Le poids des grands distributeurs
Pourtant, la guerre des pharmacies pourrait bien se jouer dans les centres d'achats, dont les propriétaires sont souvent des investisseurs privés comme les caisses de pension. C'est en tout cas l'avis de Christian Rouvinez, vice-président de Pharmasuisse et pharmacien indépendant. Et dans ce petit jeu, Migros et Coop sont bien placés.
Les numéros un et deux du commerce de détail possèdent un important pouvoir de pression. Ils sont presque toujours les plus gros locataires des centres commerciaux et peuvent ainsi dicter leur loi aux propriétaires. Le non-renouvellement du bail de la pharmacie Benu à Matran pourrait être le signe que les hostilités sont ouvertes.
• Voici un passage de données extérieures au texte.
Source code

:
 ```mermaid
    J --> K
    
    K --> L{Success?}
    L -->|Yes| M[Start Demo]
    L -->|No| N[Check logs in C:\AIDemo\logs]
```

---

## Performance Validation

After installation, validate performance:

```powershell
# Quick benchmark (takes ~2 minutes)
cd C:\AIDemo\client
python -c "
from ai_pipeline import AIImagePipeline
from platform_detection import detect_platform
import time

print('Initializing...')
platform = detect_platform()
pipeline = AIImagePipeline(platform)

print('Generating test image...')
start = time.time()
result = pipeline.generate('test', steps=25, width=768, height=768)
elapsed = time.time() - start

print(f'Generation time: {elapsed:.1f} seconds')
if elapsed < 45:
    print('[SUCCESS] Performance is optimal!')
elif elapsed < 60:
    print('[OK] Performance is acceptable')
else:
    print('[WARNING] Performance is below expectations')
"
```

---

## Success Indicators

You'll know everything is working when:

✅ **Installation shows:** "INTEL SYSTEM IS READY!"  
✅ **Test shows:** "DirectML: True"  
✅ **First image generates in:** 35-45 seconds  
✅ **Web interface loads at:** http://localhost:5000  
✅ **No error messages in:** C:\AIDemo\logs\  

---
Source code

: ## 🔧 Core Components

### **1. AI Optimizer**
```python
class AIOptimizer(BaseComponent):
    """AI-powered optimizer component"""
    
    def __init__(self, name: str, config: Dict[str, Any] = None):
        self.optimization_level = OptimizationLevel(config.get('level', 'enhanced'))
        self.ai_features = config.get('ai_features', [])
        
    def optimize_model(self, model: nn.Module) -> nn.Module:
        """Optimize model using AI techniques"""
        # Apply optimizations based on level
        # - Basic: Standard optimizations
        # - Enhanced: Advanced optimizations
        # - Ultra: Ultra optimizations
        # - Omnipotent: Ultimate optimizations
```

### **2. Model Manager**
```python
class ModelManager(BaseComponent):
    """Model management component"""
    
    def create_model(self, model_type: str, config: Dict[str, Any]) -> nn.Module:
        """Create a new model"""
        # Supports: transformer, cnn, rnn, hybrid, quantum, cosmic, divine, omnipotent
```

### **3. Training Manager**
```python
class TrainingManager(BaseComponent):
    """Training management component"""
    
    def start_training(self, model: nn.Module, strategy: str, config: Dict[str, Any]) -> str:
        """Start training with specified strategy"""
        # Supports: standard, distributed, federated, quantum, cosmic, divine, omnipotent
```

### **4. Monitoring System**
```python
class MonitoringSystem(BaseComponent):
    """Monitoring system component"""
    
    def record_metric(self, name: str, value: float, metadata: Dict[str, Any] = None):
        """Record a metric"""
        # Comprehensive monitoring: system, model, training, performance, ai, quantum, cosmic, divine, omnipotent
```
Le marché suisse des pharmacies pèse environ 4 milliards de francs et deux chaînes dominent ce business: Galenica, avec ses quelque 450 pharmacies Amavita ou Sunstore, et Benu, avec ses quelque 100 succursales. Mais Coop a de grandes ambitions. Le distributeur souhaite passer rapidement de 75 à 100 enseignes Coop Vitality, a -t-il indiqué à la RTS.
La stratégie novatrice de Migros
Du côté de Migros, la cohabitation avec les groupes Benu et Galenica se passent bien, mais l'entreprise vient de s'associer avec la pharmacie par correspondance Zur Rose. A Berne, elle teste aussi depuis une année un concept appelé "Shop in the shop". L'idée est d'ouvrir des pharmacies Zur Rose à l'intérieur même des supermarchés, aux côtés des fruits et légumes.
Cette stratégie - qui devrait être élargie à d'autres Migros à Zurich et Bâle d'ici la fin de l'année - risque de poser davantage de problèmes aux chaînes de pharmacie, selon Christian Rouvinez. En effet, dans un même centre commercial, "on pourrait voir une pharmacie traditionnelle et une deuxième mini-pharmacie à l'intérieur de la surface Migros."
A l'avenir, les places risquent donc de devenir de plus en plus chères dans les centres commerciaux. Cette nouvelle escalade dans la guerre des pharmacies devrait déclencher une nouvelle vague de consolidation du secteur, avec des rachats et des disparitions d'acteurs.